Scandal Pronto et PDK comme la principale dans laquelle cette affaire a été traitée par les institutions

Les derniers jours de novembre 2012 ont été pleins de développements sur les sols albanais. Elle a marqué le 100e anniversaire de l'indépendance de l'Albanie et a été acquittée des accusations de crimes de guerre par le tribunal de La Haye, aujourd'hui Premier ministre Ramush Haradinaj. À cette époque, Fatmir Limaj était en détention pour l'affaire Kleckaı, et les 28 et [...]
Les derniers jours de novembre 2012 ont été pleins de développements sur les sols albanais.
Elle a marqué le 100e anniversaire de l'indépendance de l'Albanie et a été acquittée des accusations de crimes de guerre par le tribunal de La Haye, aujourd'hui Premier ministre Ramush Haradinaj.
À cette époque, Fatmir Limaj était en détention pour l'affaire Kleckakaı, et le 28 novembre la Cour suprême avait décidé en faveur de cette mesure, rapporte KTV.
Le même jour, sur YouTube, le compte que j'ai pu rapporter les 5 premières vidéos a été publié, et l'un d'eux avait le nom synonyme de scandale, la conversation entre Adem Grabovci et le président Hashim Thaci.
Le scandale, diffusé pour la première fois le 29 novembre sur KTV, qui avait également atteint les médias internationaux, avait ébranlé la scène politique du pays, a été initialement nié par le gouvernement qui, quelques jours plus tard, avait adopté un projet de loi réglementant les écoutes téléphoniques.
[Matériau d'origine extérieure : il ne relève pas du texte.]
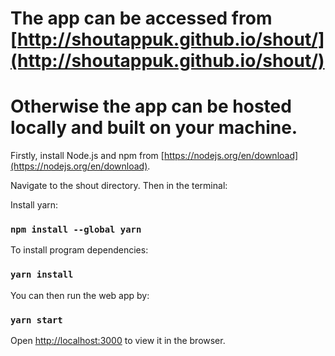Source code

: 

# The app can be accessed from [http://shoutappuk.github.io/shout/](http://shoutappuk.github.io/shout/)

# Otherwise the app can be hosted locally and built on your machine.

Firstly, install Node.js and npm from [https://nodejs.org/en/download](https://nodejs.org/en/download).

Navigate to the shout directory. Then in the terminal:

Install yarn:
### `npm install --global yarn`

To install program dependencies:
### `yarn install`

You can then run the web app by:
### `yarn start`

Open [http://localhost:3000](http://localhost:3000) to view it in the browser.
Le procureur d'EULEX, qui avait alors espionné le vice-premier ministre Adam Grabovci, dans le contexte du MTP, ne semblait pas important pour la conversation et, par conséquent, n'avait abouti à aucun acte d'accusation.
L'affaire avait été silencieuse jusqu'en 2016, avec de nouveaux enregistrements publiés sur le portail “.
Au début du mois d'août de cette année, un autre enregistrement des emblèmes a été publié sur ce portail, celui entre Grabovci et Bahri Hysen, qui n'avait aucune idée de ce dont parlait le chef.
Après des pressions publiques, le procureur en chef Alexander Lumez avait été déclaré le même jour en rapport avec les écoutes téléphoniques.
Un mois plus tard, Grabovci a été interrogé par le Procureur spécial.
Pendant ce temps, Kohavision, l'année dernière, a mis en lumière un autre côté de la série “Proto”, qui a également été appliqué au Procureur en chef Lumez lui-même.
Grabovci de Beqaj avait coordonné la réunion avec Lumez, visant à l'adhésion au PDK, et Kadri Veselin et Hashim Thaci en parlent.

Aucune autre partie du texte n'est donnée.